SMA Negeri 1 Dramaga, Bogor, Jawa Barat sedang dalam sorotan. Pada Jumat (16/9) lalu, salah satu guru yang mengurus bidang kesiswaan ngide-ngide mengumpulkan para siswi yang “bolos” salat duha dengan alasan sedang menstruasi. Motif si guru ingin memeriksa kejujuran muridnya dengan cara yang problematis: ia meminta sesama siswi untuk meraba rok temannya dengan tujuan memeriksa ada-tidaknya pembalut.
Aksi yang sudah tergolong pelecehan seksual ini kontan memancing protes orang tua murid ke sekolah. Kabar kasus ini juga langsung beredar di media sosial, bahkan muncul tudingan kalau para siswa sampai diminta membuka celana dalam sebagai pembuktian sedang haid.
Sekolah lantas merespons lewat juru bicaranya, Baitul Harahap. Doi membantah terkait tuduhan membuka celana dalam yang diarahkan ke sekolahnya. Namun, ia mengonfirmasi bahwa memang ada perintah saling raba bagian belakang rok oleh seorang guru perempuan.
“Ibu gurunya juga menyampaikan, ‘Mohon maaf ke kalian, apa kalian misalkan mau menerima seperti begini, istilahnya orang Sunda dicabak [dipegang] sedikit aja, kalau dicabak ada pembalut, oh benar, sedang datang bulan,’” kata Baitul kepada Detik, Rabu (21/9) kemarin.
Pemeriksaan ini dilakukan sang guru kepada siswi kelas X sampai XII. Baitul menyampaikan tidak semua siswi kena raba karena keburu harus masuk kelas. Ia menyebut cara ini dilakukan secara spontan oleh sang guru karena curiga semakin banyak siswi yang bolos ibadah.

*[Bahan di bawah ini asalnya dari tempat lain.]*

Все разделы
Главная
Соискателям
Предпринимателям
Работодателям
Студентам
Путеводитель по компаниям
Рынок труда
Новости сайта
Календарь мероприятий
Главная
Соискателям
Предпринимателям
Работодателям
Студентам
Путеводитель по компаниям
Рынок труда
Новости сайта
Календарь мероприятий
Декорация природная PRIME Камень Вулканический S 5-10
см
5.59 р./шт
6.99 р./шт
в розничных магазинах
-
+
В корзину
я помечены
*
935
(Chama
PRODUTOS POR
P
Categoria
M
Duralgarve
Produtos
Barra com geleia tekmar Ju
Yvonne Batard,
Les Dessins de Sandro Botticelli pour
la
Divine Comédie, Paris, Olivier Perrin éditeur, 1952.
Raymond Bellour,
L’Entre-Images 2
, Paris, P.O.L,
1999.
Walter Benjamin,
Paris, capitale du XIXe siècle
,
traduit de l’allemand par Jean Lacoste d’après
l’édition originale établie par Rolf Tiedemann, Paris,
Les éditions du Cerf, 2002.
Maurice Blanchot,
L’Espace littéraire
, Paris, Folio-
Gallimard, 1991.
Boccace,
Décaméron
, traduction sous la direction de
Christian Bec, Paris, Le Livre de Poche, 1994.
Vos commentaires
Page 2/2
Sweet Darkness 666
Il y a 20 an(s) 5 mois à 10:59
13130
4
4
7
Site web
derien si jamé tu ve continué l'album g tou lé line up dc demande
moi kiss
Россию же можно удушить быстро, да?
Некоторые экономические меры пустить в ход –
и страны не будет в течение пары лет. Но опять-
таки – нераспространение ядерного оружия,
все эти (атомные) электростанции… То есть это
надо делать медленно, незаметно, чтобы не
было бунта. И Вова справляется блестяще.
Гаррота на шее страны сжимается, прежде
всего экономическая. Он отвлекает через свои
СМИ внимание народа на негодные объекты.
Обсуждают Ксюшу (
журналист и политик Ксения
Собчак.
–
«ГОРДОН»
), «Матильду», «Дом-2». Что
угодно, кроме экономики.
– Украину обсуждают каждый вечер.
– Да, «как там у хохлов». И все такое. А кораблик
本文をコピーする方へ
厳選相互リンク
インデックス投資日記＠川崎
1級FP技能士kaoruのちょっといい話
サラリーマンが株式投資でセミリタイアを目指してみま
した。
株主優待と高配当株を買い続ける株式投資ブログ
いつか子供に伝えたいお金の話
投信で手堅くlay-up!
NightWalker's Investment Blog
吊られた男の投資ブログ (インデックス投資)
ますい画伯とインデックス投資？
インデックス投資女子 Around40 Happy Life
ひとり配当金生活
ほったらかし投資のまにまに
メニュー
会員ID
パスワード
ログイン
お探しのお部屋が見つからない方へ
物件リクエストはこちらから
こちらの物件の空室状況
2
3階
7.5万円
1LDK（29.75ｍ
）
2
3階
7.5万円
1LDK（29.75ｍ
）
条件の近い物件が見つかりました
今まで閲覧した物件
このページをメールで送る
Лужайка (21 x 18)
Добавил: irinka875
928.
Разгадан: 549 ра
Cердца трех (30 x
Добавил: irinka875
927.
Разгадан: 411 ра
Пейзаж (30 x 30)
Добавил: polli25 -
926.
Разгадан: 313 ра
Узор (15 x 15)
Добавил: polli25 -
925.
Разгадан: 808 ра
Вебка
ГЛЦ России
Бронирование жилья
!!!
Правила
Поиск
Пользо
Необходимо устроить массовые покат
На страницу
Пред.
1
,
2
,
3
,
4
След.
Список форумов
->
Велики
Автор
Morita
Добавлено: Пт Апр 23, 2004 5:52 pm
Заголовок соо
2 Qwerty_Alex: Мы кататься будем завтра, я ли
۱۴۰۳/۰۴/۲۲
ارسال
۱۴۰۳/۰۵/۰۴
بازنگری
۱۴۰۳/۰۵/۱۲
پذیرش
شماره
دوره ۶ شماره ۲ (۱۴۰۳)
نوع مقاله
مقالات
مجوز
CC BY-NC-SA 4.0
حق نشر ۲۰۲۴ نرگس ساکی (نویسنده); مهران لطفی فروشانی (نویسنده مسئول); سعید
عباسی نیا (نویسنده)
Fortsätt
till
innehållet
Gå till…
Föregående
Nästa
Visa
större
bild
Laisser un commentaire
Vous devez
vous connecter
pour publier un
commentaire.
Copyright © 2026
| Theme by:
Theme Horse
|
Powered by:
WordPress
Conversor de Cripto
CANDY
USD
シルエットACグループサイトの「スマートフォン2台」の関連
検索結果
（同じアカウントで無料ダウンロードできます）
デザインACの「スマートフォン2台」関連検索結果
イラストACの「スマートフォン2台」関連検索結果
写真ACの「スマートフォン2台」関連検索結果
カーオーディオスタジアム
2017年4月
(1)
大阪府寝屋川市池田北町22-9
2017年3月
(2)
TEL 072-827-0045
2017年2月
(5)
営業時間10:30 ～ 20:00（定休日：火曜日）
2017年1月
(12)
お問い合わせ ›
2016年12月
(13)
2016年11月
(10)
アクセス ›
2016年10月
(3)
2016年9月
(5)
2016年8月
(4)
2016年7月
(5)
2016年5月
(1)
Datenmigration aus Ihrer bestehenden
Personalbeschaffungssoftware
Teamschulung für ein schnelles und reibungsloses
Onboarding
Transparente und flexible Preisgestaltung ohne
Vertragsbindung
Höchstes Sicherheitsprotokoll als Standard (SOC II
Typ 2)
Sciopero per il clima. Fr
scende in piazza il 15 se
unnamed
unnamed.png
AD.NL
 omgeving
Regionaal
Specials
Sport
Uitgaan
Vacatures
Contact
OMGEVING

“Iya, [sebelumnya] belum ada [permintaan seperti ini], yang saya bilang tadi, spontan. Dari kesiswaan kan mereka mungkin punya data melihat anak-anak putri semakin bertambah [yang tidak ikut salat duha] gitu. Oh iya, mungkin siklusnya seperti itu, tapi kok ini tambah banyak,” tambahnya.
Pihak sekolah mengaku bahwa orang tua murid yang protes atas kejadian ini sudah datang ke sekolah dan masalah diklaim sudah selesai dengan cara kekeluargaan. Komisi Perlindungan Anak Daerah (KPAD) Kabupaten Bogor juga mendatangi SMAN 1 Dramaga untuk meminta klarifikasi. Komisioner KPAD Kabupaten Bogor Heni Rustiani dalam keterangan resminya menjelaskan persis seperti apa yang disampaikan Baitul.
Meski begitu, Ketua Komisi Nasional Perlindungan Anak (Komnas PA) Arist Merdeka Sirait menganggap kebijakan guru SMAN 1 Dramaga tidak bisa dibenarkan. “Ini jelas sudah masuk pelanggaran anak, hak mereka dan tidak boleh ada tindakan seperti itu, apa urgensinya? Harus diperiksa haid apa tidak, itu sangat berlebihan,” kata Sirait saat dikonfirmasi media. “[Pemeriksaan rok] sudah termasuk kekerasan juga karena yang memegang atau periksa kewenanganya harus direkomendasi polisi, didampingi orang tua, dan di puskesmas juga sama ada pendampingan.”
Ketidakpahaman pemegang otoritas mengenai definisi pelecehan seksual jelas bukan eksklusif milik SMAN 1 Dramaga. Melihat ke belakang, Kepala Dinas Pendidikan Kecamatan Bungo, Jambi, dan sebuah SMA di Kabupaten Bolaang Mongondow, Sulawesi Utara, juga pernah menyatakan bahwa kekerasan seksual yang terjadi di yurisdiksi mereka sebagai “kenakalan remaja biasa”.
Penegak hukum juga setali tiga uang. Contoh epic tahun ini terjadi pada Juni kemarin, ketika Kepala Unit Pelayanan Perempuan dan Anak (Kanit PPA) Polres Tangsel Iptu Siswanto menyepelekan pelecehan seksual yang terjadi di Mal Bintaro Xchange dengan menyebutnya “cuma dipegang-pegang dari luar”. Sementara di Gresik, seorang kapolsek mengomentari pelecehan seksual terhadap anak di wilayahnya sebagai bukan pelecehan seksual cuma karena baju anak tidak dibuka pelaku.